3-10-24
Real talk. I’m scared to be happy.
Today was a good day. I started to feel my bubbly enthusiasm I used to have.
And it scared me. My reflex was, no, that’s too much, calm down. Don’t feel that.
It won’t last.
It’ll hurt.
And the truth is, it won’t last forever, because happiness is an emotion. That’s normal.
Joy is a state we can live in based on things that don’t change. I can always be joyful our God is gracious and I am His daughter. But that doesn’t mean I will always be happy.
This past year has been very hard for me and my family. We’ve had life events. Health scares. My husband and I are in the process of moving.
It’s all working together for good, and I’m happy with where we’re headed. But there were times, lots of them, when just holding it together was the goal, and I wasn’t sure I could do it.
After living in that state of mind for so long, happiness feels scary. There were times that I enjoyed even when life was hard. But to just be happy because life felt good? To feel the childlike urge to smile for no reason? It’s been a while.
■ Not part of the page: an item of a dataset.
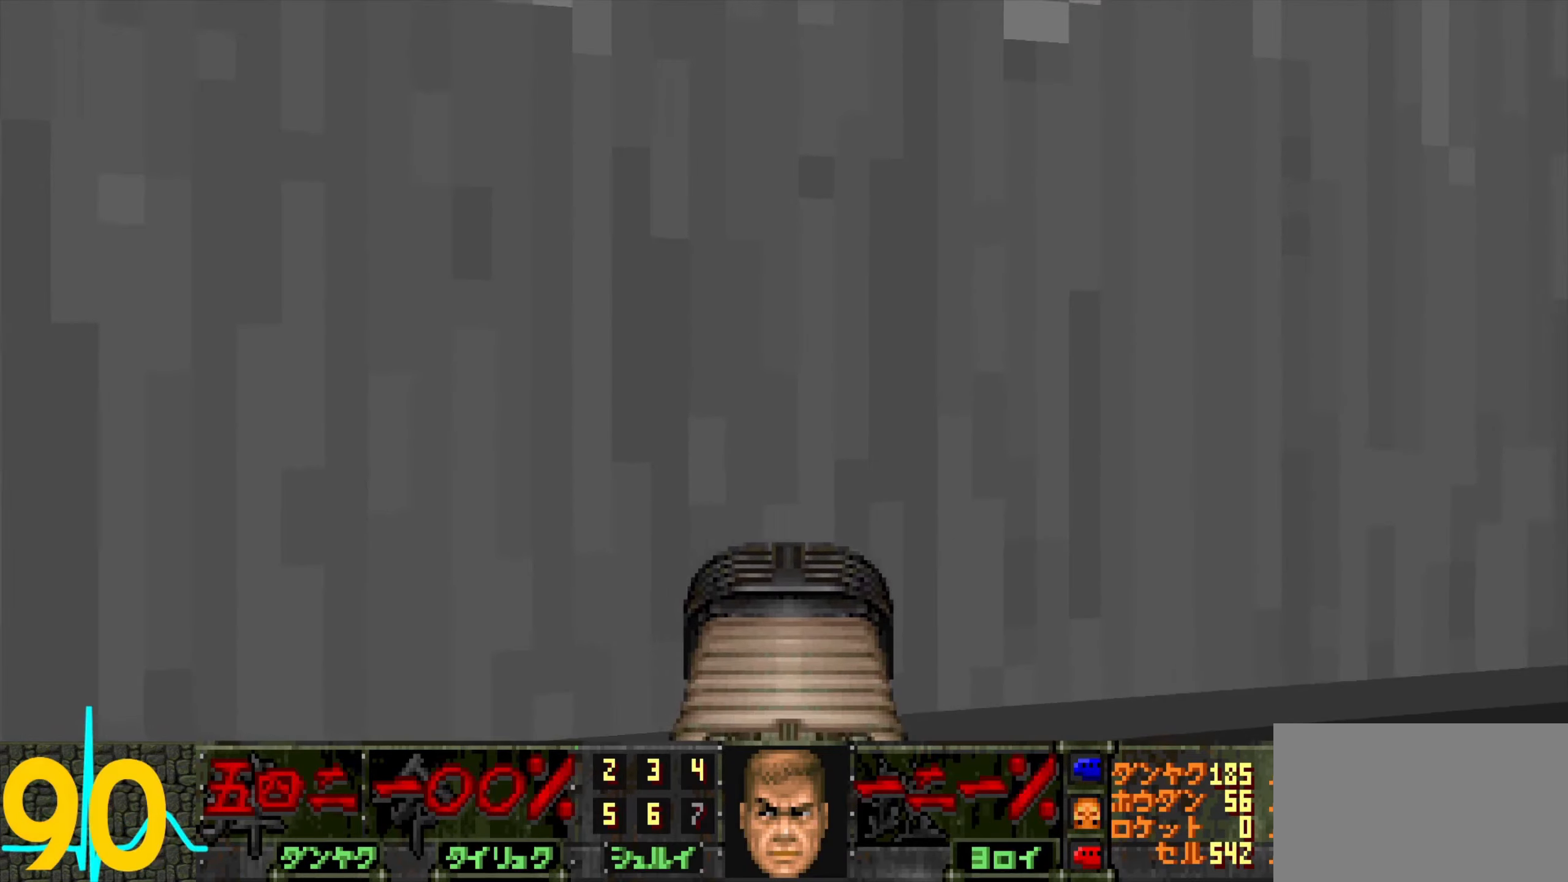
{"keys": [], "mouse": [], "events": [[50, "mouse_wheel", "up"], [50, "s", "down"], [250, "a", "up"], [250, "s", "up"], [283, "d", "down"], [383, "d", "up"]]}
I know in my head that being happy doesn’t mean it’s my fault when the next challenge comes. I know it’s not punishment. But it feels that way.
I’m working on retraining my brain. Because I want to be joyful. And I want to be happy.
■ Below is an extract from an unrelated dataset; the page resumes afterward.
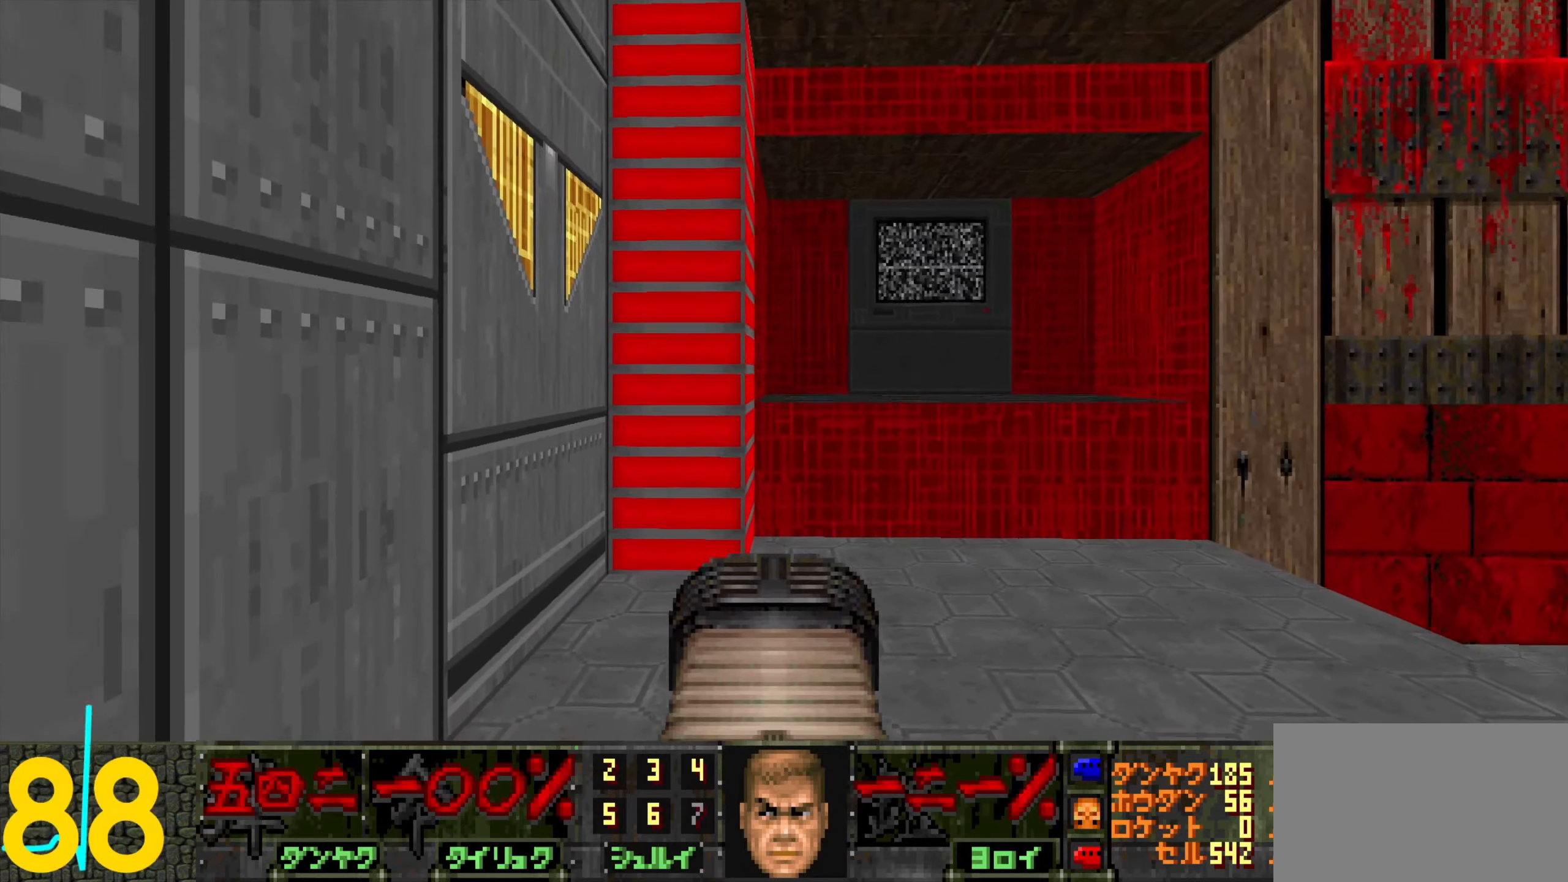
{"keys": [], "mouse": [], "events": [[117, "d", "down"], [233, "1", "down"], [283, "1", "up"], [283, "d", "up"]]}
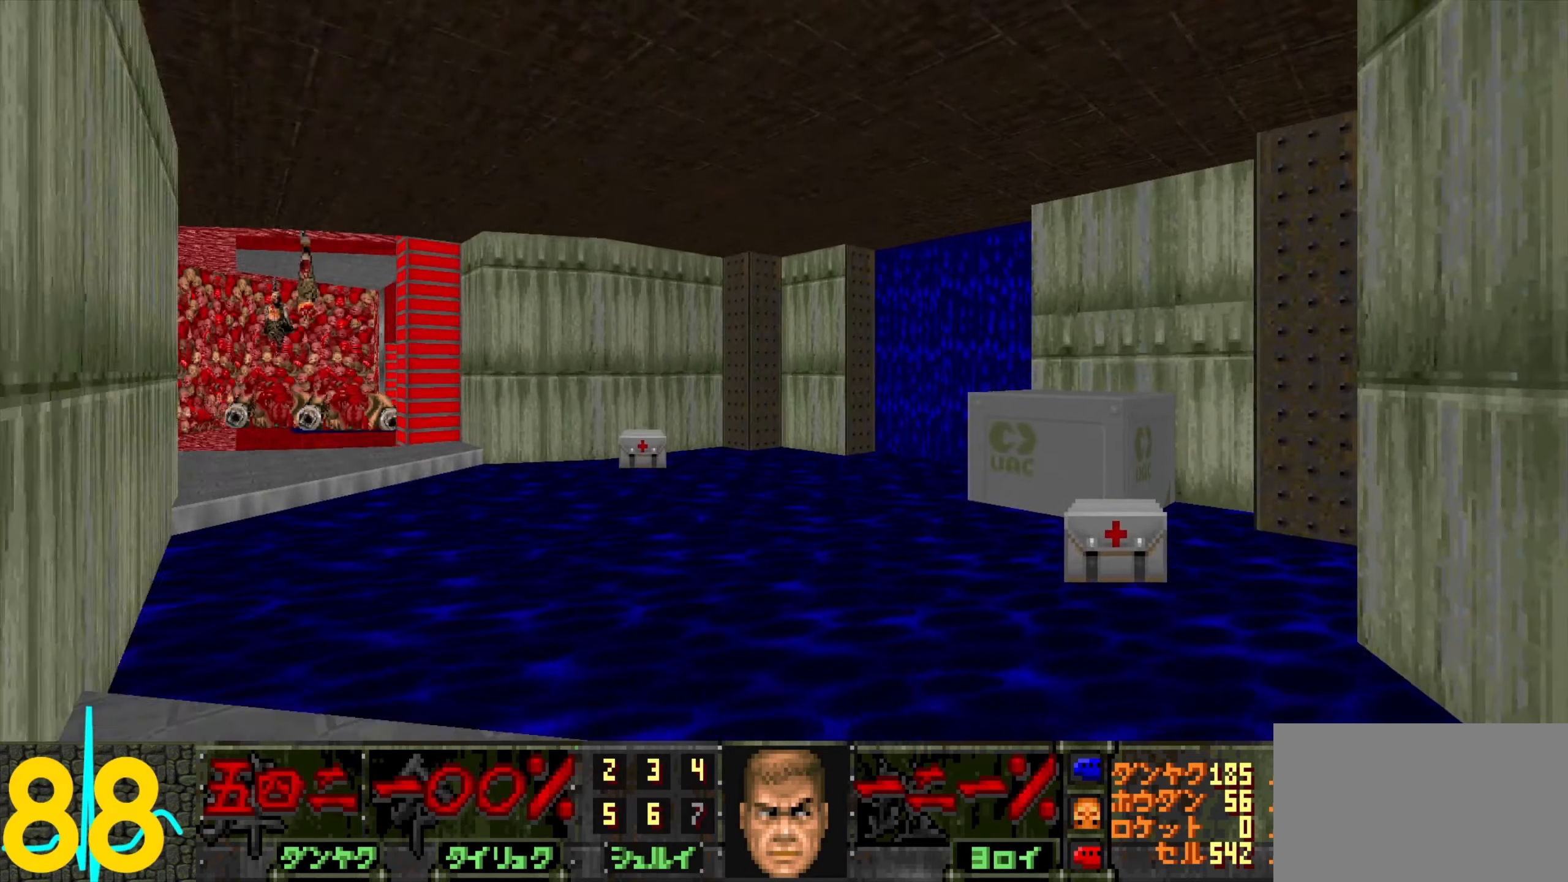
{"keys": ["d"], "mouse": [], "events": [[500, "d", "down"]]}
So today, I’m going to smile because of the singing in church. Because the daffodils (or Easter lilies around here) are blooming. Because the sky is beautiful. Because I got to eat chicken pot pie with my mother and my grandmother. Because my husband and I are planning for our new house.
Today I smile. And if tomorrow life fights back, that’s okay. I will too.
I thought, just maybe, somebody else feels that way too. So if you do, then I’m praying for you and cheering you on. And if you feel a little less alone in it, then I’m glad. We can be there together.